### EXERCISE BRIEF
For the records below, output every line from the one holding "Sofa leather watuu wa 5" through the final line, unaltered, and no other lines.

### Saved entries
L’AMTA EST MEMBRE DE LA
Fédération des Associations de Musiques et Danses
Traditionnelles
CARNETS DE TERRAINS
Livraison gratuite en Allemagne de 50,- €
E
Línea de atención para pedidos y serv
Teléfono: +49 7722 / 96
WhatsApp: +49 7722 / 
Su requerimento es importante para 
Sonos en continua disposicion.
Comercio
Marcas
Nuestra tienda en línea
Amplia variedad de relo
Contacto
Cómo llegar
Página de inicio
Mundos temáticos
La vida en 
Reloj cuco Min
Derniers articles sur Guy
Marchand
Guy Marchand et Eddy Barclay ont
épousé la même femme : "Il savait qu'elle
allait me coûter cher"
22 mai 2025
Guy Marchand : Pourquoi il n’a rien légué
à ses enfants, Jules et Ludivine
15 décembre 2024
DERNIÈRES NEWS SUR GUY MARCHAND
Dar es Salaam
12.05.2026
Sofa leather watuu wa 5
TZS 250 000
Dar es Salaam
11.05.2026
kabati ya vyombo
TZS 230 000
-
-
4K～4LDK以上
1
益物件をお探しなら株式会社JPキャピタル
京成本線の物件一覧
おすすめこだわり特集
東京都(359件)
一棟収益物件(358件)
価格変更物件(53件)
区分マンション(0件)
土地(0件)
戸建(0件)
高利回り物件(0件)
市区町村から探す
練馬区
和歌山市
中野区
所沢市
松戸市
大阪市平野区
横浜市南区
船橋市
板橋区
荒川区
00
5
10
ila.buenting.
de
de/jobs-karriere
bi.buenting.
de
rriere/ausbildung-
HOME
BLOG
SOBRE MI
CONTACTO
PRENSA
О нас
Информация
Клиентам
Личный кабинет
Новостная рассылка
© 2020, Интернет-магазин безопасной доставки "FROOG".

### ANSWER SECTION
Sofa leather watuu wa 5
TZS 250 000
Dar es Salaam
11.05.2026
kabati ya vyombo
TZS 230 000
-
-
4K～4LDK以上
1
益物件をお探しなら株式会社JPキャピタル
京成本線の物件一覧
おすすめこだわり特集
東京都(359件)
一棟収益物件(358件)
価格変更物件(53件)
区分マンション(0件)
土地(0件)
戸建(0件)
高利回り物件(0件)
市区町村から探す
練馬区
和歌山市
中野区
所沢市
松戸市
大阪市平野区
横浜市南区
船橋市
板橋区
荒川区
00
5
10
ila.buenting.
de
de/jobs-karriere
bi.buenting.
de
rriere/ausbildung-
HOME
BLOG
SOBRE MI
CONTACTO
PRENSA
О нас
Информация
Клиентам
Личный кабинет
Новостная рассылка
© 2020, Интернет-магазин безопасной доставки "FROOG".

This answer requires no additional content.